# [Exercise]
Every line of the listing should be retyped exactly, but none of the pictures should be.

# [Record excerpts]
__________________________________________________
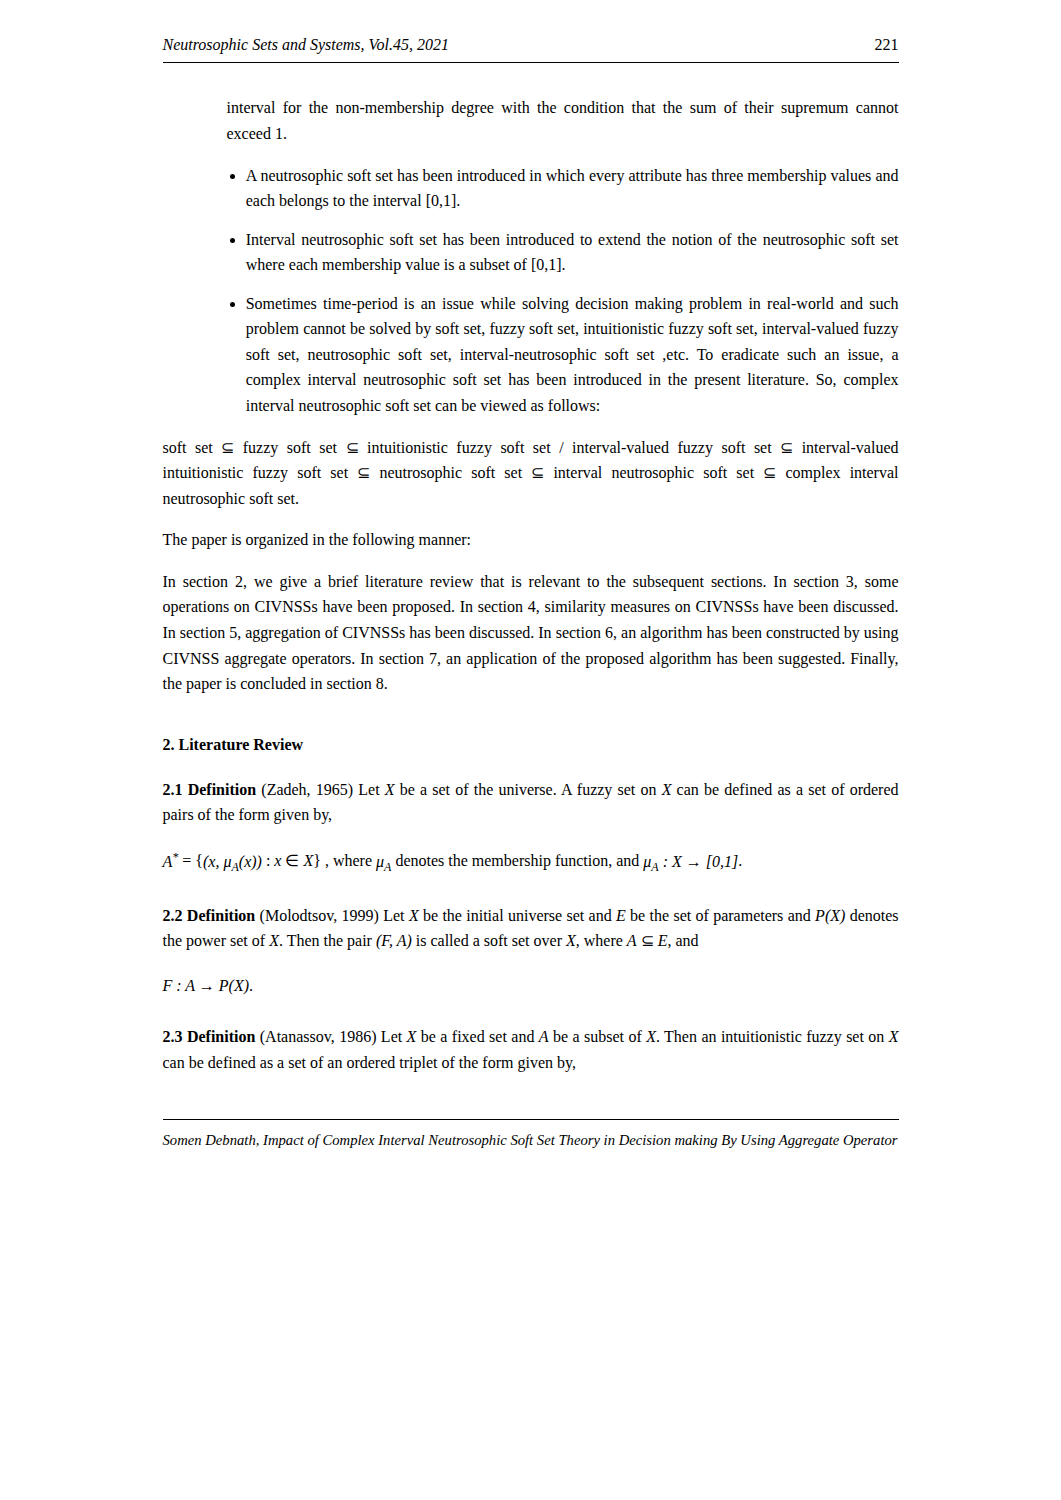Neutrosophic Sets and Systems, Vol.45, 2021 221
interval for the non-membership degree with the condition that the sum of their supremum cannot exceed 1.
A neutrosophic soft set has been introduced in which every attribute has three membership values and each belongs to the interval [0,1].
Interval neutrosophic soft set has been introduced to extend the notion of the neutrosophic soft set where each membership value is a subset of [0,1].
Sometimes time-period is an issue while solving decision making problem in real-world and such problem cannot be solved by soft set, fuzzy soft set, intuitionistic fuzzy soft set, interval-valued fuzzy soft set, neutrosophic soft set, interval-neutrosophic soft set ,etc. To eradicate such an issue, a complex interval neutrosophic soft set has been introduced in the present literature. So, complex interval neutrosophic soft set can be viewed as follows:
soft set ⊆ fuzzy soft set ⊆ intuitionistic fuzzy soft set / interval-valued fuzzy soft set ⊆ interval-valued intuitionistic fuzzy soft set ⊆ neutrosophic soft set ⊆ interval neutrosophic soft set ⊆ complex interval neutrosophic soft set.
The paper is organized in the following manner:
In section 2, we give a brief literature review that is relevant to the subsequent sections. In section 3, some operations on CIVNSSs have been proposed. In section 4, similarity measures on CIVNSSs have been discussed. In section 5, aggregation of CIVNSSs has been discussed. In section 6, an algorithm has been constructed by using CIVNSS aggregate operators. In section 7, an application of the proposed algorithm has been suggested. Finally, the paper is concluded in section 8.
2. Literature Review
2.1 Definition (Zadeh, 1965) Let X be a set of the universe. A fuzzy set on X can be defined as a set of ordered pairs of the form given by,
A* = {(x, μA(x)) : x ∈ X} , where μA denotes the membership function, and μA : X → [0,1].
2.2 Definition (Molodtsov, 1999) Let X be the initial universe set and E be the set of parameters and P(X) denotes the power set of X. Then the pair (F, A) is called a soft set over X, where A ⊆ E, and
F : A → P(X).
2.3 Definition (Atanassov, 1986) Let X be a fixed set and A be a subset of X. Then an intuitionistic fuzzy set on X can be defined as a set of an ordered triplet of the form given by,
Somen Debnath, Impact of Complex Interval Neutrosophic Soft Set Theory in Decision making By Using Aggregate Operator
__________________________________________________
# [Exercise solution]
Neutrosophic Sets and Systems, Vol.45, 2021 221
interval for the non-membership degree with the condition that the sum of their supremum cannot exceed 1.
A neutrosophic soft set has been introduced in which every attribute has three membership values and each belongs to the interval [0,1].
Interval neutrosophic soft set has been introduced to extend the notion of the neutrosophic soft set where each membership value is a subset of [0,1].
Sometimes time-period is an issue while solving decision making problem in real-world and such problem cannot be solved by soft set, fuzzy soft set, intuitionistic fuzzy soft set, interval-valued fuzzy soft set, neutrosophic soft set, interval-neutrosophic soft set ,etc. To eradicate such an issue, a complex interval neutrosophic soft set has been introduced in the present literature. So, complex interval neutrosophic soft set can be viewed as follows:
soft set ⊆ fuzzy soft set ⊆ intuitionistic fuzzy soft set / interval-valued fuzzy soft set ⊆ interval-valued intuitionistic fuzzy soft set ⊆ neutrosophic soft set ⊆ interval neutrosophic soft set ⊆ complex interval neutrosophic soft set.
The paper is organized in the following manner:
In section 2, we give a brief literature review that is relevant to the subsequent sections. In section 3, some operations on CIVNSSs have been proposed. In section 4, similarity measures on CIVNSSs have been discussed. In section 5, aggregation of CIVNSSs has been discussed. In section 6, an algorithm has been constructed by using CIVNSS aggregate operators. In section 7, an application of the proposed algorithm has been suggested. Finally, the paper is concluded in section 8.
2. Literature Review
2.1 Definition (Zadeh, 1965) Let X be a set of the universe. A fuzzy set on X can be defined as a set of ordered pairs of the form given by,
A* = {(x, μA(x)) : x ∈ X} , where μA denotes the membership function, and μA : X → [0,1].
2.2 Definition (Molodtsov, 1999) Let X be the initial universe set and E be the set of parameters and P(X) denotes the power set of X. Then the pair (F, A) is called a soft set over X, where A ⊆ E, and
F : A → P(X).
2.3 Definition (Atanassov, 1986) Let X be a fixed set and A be a subset of X. Then an intuitionistic fuzzy set on X can be defined as a set of an ordered triplet of the form given by,
Somen Debnath, Impact of Complex Interval Neutrosophic Soft Set Theory in Decision making By Using Aggregate Operator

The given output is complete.